Brené Brown, a research professor at the University of Houston, decided on Feb 8 to keep her podcasts on Spotify after pausing her podcasts on Feb 1 in the face of the platform’s choice to continue streaming Joe Rogan’s inflammatory podcast. Although she made a career from “Daring Greatly,” her choice was awkward and not brave.
In a post explaining her decision, she argues that because she has an exclusive contract with Spotify, she has fewer options than artists who can make their music available on other platforms. She compares Spotify to a cafeteria where people can come in and sit where they like justifying her association with a platform that hosts Joe Rogan because her fans needn’t “sit with them.” Neither point is convincing.
I’d like to address the free speech cafeteria analogy first because I think it misses some important facts.
Although Brown would like us to think of Spotify as a cafeteria, Spotify is more like a concert (or a festival) with headline acts. The most important difference is the money involved. Brown and Joe Rogan are like headliners at the show; they’re each convincing their fans to come and, when those fans come to Spotify, they either pay a subscription, or have to listen to advertisers, or both. That money is then used to pay Brown and Rogan for their exclusive contracts. And much like a concert or festival, some acts almost certainly get paid more (Rogan) than others (Brown). Still, everyone coming to the show ends up paying some to each.
The exclusive contract actually compounds the problem. Because you can’t hear Brown’s podcast except on Spotify, her fans must give their subscription and/or attention to Spotify to hear the show. Thus, Rogan also gets part of his compensation from every one of Brown’s fans she brings to the streaming service. But all contracts can be terminated, even though that is likely to cost Brown money and opportunities.
Brown says that “words matter” and that some of the content on Rogan’s podcast made her “physically sick”. The distance between Brown and Rogan comes across as being about more than just misinformation, a part of the Joe Rogan podcast that Brown thinks Spotify is beginning to address. Brown also seems concerned about core values and how they’re expressed in public. In fact, in her cafeteria analogy she says “sharing the table with Rogan puts [her] in a tremendous values conflict with very few options”.
One of those options is to stop sharing the table and to find a new (or return to an old) way of publishing her podcast. If her values are that much in conflict with Rogan’s, then she can make the decision not to force her fans to subsidize the Rogan show. It should, in fact, be “me or Joe”.

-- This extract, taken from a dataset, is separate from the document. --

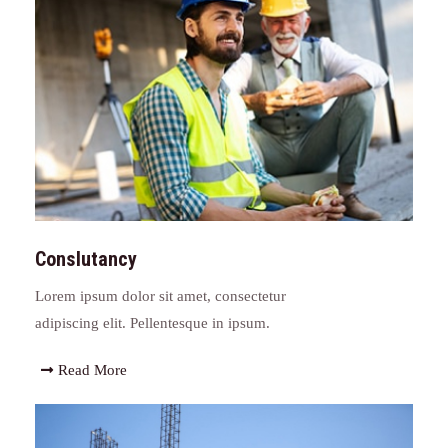
Conslutancy
Lorem ipsum dolor sit amet, consectetur
adipiscing elit. Pellentesque in ipsum.
Read More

It’s great that Brown states that “I’m always going to stand firmly on the side of free speech”. But that’s not what’s at issue here. Brown leaving Spotify, or asking Spotify to remove Rogan, doesn’t mean Rogan doesn’t have free speech rights. If he left Spotify, Rogan would find another platform and his fans would follow. I think this issue is not about censorship or free speech; it’s about making your fans buy tickets to a festival where someone else is spreading misinformation and saying hurtful and racist things. India Arie really said it best when she decided to pull her music from Spotify: ”This shows the type of company they are and the company that they keep.“
Brené Brown should be brave and choose not to keep company with Joe Rogan. Words matter, and actions matter. By staying on Spotify, Brown is signaling that the cost of leaving the platform is more than she’s willing to pay to keep her fans from subsidizing Spotify or Rogan.